Exactly, what is the solution? Have two kids, but me and wife will not/can not dependent on them. They are grown up now and working but we still support them with housing and finance when required. House prices, cost of living in Australia just keep going up and up. New working youngsters are struggling. So when I reach retirement age in a couple of years time, I hope my kids can stand on their own, let alone support me. When I reach retirement age, I may qualified for some pension, a little Superannuation (not much) and some savings and cheap health care. I may be considered to be the lucky one because I have no debts to worried about and own my own house. The average Australian household debt is 200% of GDP! Australians are already living on borrowed monies.
true ... I meant not directly supported by your children ... but youngsters eventually would "pay" (via tax) your pensions, cheap health care, cheap transportation, etc.
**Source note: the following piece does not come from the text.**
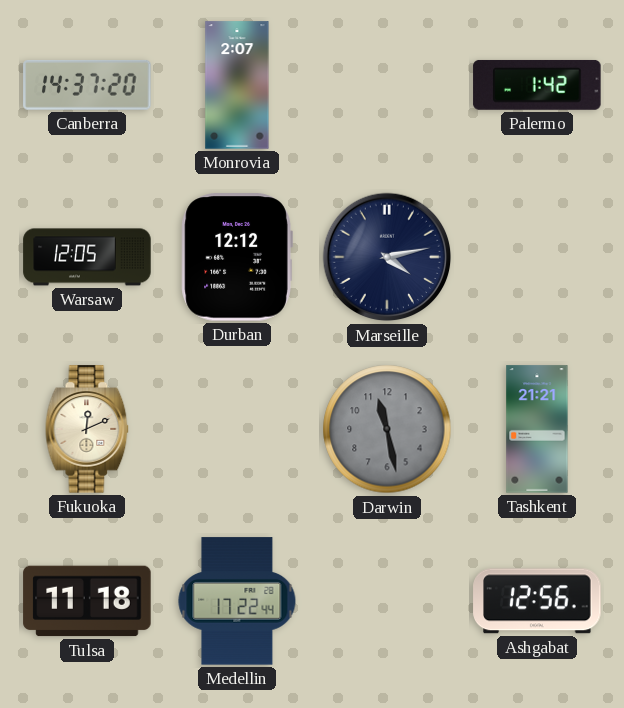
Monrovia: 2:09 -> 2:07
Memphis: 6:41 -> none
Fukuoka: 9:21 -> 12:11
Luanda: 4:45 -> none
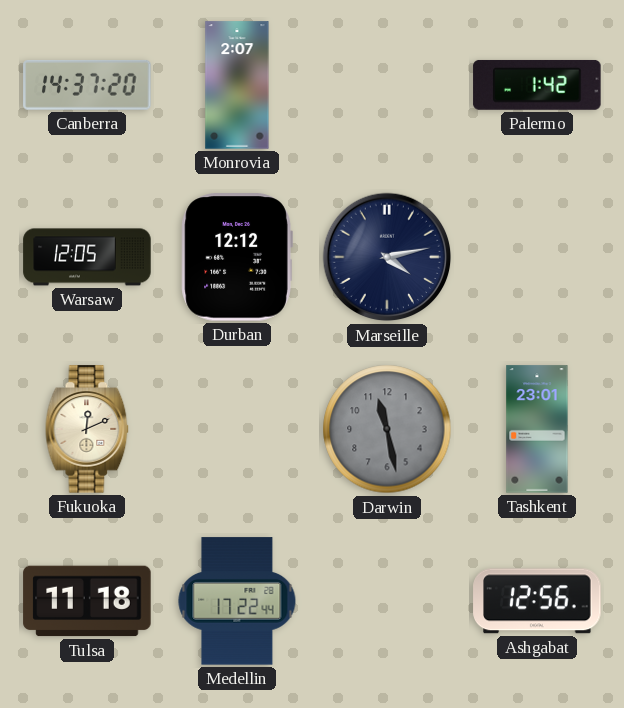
Tashkent: 21:21 -> 23:01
If people stop having babies (or less), the tax from youngsters wouldn't be enough to support more and more elderly that live much longer now

The solutions? ... I am not sure ... perhaps robots and AI ?
 

Tam

Major
Registered Member
Let me see.

When the Trump administration just started, Xi offered $250 billion of purchases from the US to help improve relationships with the new administration. That was before the trade war. That's a setback of $50 billion. This seems like Xi gave this offer to Trump, take it or leave it.

US forcing China to buy what China desperately needs, which is oil, grain and pork.

US pushing China for better IP protection, which China plans to do so anyway. Notice all the Huawei and all those 5G patent filings? Ever notice that China has 26,000 patents dealing with rare earths mining, processing, separation, and refining. Notice that China is leading in patent filings recently?

China opens up its financial markets for the US to invest more in. Great, more US money thrown into China, and less money invested in the United States.

As this happens, China's holdings of US Treasury bonds continue to dip further.